#### AIM OF THE EXERCISE
The answer should contain every entry below, copied exactly.

#### SOURCE MATERIAL
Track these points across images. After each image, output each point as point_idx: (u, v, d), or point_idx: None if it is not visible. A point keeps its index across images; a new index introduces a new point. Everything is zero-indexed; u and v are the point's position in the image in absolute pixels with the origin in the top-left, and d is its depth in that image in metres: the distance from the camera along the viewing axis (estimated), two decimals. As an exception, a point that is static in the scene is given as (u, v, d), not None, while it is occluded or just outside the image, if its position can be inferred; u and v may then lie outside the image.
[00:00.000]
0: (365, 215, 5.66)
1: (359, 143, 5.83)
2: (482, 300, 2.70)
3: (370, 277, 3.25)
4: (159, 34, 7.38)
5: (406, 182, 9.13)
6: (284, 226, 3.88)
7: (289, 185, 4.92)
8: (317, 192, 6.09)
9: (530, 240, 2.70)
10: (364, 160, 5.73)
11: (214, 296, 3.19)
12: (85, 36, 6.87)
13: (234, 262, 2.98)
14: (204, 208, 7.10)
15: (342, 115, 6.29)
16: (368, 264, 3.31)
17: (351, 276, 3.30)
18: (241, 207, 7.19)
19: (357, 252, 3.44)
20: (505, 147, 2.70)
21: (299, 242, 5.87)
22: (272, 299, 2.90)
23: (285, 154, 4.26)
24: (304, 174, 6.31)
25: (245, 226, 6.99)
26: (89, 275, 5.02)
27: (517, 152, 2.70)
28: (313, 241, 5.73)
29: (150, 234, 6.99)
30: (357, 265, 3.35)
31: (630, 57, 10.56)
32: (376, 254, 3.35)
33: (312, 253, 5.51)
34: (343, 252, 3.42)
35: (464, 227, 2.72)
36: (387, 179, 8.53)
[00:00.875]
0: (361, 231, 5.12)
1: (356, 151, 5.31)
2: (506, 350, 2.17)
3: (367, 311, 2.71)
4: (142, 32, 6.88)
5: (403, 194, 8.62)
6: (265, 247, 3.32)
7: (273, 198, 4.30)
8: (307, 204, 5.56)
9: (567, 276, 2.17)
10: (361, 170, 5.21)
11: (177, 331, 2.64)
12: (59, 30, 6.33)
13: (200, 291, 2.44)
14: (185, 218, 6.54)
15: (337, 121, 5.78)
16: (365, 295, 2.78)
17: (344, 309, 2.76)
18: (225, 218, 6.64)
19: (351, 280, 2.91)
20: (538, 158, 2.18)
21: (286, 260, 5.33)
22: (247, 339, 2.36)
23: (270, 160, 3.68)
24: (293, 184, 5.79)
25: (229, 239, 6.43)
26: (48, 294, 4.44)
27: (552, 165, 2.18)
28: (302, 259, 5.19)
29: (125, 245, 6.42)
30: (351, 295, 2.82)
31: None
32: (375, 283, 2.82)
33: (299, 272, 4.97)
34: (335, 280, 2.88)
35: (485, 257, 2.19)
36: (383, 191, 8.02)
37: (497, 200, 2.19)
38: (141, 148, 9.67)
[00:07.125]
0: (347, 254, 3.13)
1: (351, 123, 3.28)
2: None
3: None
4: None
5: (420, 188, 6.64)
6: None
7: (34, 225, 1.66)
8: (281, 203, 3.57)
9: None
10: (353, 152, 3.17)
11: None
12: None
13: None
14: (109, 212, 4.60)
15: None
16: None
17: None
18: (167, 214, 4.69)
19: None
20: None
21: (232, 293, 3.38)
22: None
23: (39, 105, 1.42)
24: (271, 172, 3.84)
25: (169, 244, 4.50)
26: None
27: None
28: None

#### TASK SOLUTION
Track these points across images. After each image, output each point as point_idx: (u, v, d), or point_idx: None if it is not visible. A point keeps its index across images; a new index introduces a new point. Everything is zero-indexed; u and v are the point's position in the image in absolute pixels with the origin in the top-left, and d is its depth in that image in metres: the distance from the camera along the viewing axis (estimated), two decimals. As an exception, a point that is static in the scene is given as (u, v, d), not None, while it is occluded or just outside the image, if its position can be inferred; u and v may then lie outside the image.
[00:00.000]
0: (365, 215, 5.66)
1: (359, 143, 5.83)
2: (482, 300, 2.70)
3: (370, 277, 3.25)
4: (159, 34, 7.38)
5: (406, 182, 9.13)
6: (284, 226, 3.88)
7: (289, 185, 4.92)
8: (317, 192, 6.09)
9: (530, 240, 2.70)
10: (364, 160, 5.73)
11: (214, 296, 3.19)
12: (85, 36, 6.87)
13: (234, 262, 2.98)
14: (204, 208, 7.10)
15: (342, 115, 6.29)
16: (368, 264, 3.31)
17: (351, 276, 3.30)
18: (241, 207, 7.19)
19: (357, 252, 3.44)
20: (505, 147, 2.70)
21: (299, 242, 5.87)
22: (272, 299, 2.90)
23: (285, 154, 4.26)
24: (304, 174, 6.31)
25: (245, 226, 6.99)
26: (89, 275, 5.02)
27: (517, 152, 2.70)
28: (313, 241, 5.73)
29: (150, 234, 6.99)
30: (357, 265, 3.35)
31: (630, 57, 10.56)
32: (376, 254, 3.35)
33: (312, 253, 5.51)
34: (343, 252, 3.42)
35: (464, 227, 2.72)
36: (387, 179, 8.53)
[00:00.875]
0: (361, 231, 5.12)
1: (356, 151, 5.31)
2: (506, 350, 2.17)
3: (367, 311, 2.71)
4: (142, 32, 6.88)
5: (403, 194, 8.62)
6: (265, 247, 3.32)
7: (273, 198, 4.30)
8: (307, 204, 5.56)
9: (567, 276, 2.17)
10: (361, 170, 5.21)
11: (177, 331, 2.64)
12: (59, 30, 6.33)
13: (200, 291, 2.44)
14: (185, 218, 6.54)
15: (337, 121, 5.78)
16: (365, 295, 2.78)
17: (344, 309, 2.76)
18: (225, 218, 6.64)
19: (351, 280, 2.91)
20: (538, 158, 2.18)
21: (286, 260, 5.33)
22: (247, 339, 2.36)
23: (270, 160, 3.68)
24: (293, 184, 5.79)
25: (229, 239, 6.43)
26: (48, 294, 4.44)
27: (552, 165, 2.18)
28: (302, 259, 5.19)
29: (125, 245, 6.42)
30: (351, 295, 2.82)
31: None
32: (375, 283, 2.82)
33: (299, 272, 4.97)
34: (335, 280, 2.88)
35: (485, 257, 2.19)
36: (383, 191, 8.02)
37: (497, 200, 2.19)
38: (141, 148, 9.67)
[00:07.125]
0: (347, 254, 3.13)
1: (351, 123, 3.28)
2: None
3: None
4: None
5: (420, 188, 6.64)
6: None
7: (34, 225, 1.66)
8: (281, 203, 3.57)
9: None
10: (353, 152, 3.17)
11: None
12: None
13: None
14: (109, 212, 4.60)
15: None
16: None
17: None
18: (167, 214, 4.69)
19: None
20: None
21: (232, 293, 3.38)
22: None
23: (39, 105, 1.42)
24: (271, 172, 3.84)
25: (169, 244, 4.50)
26: None
27: None
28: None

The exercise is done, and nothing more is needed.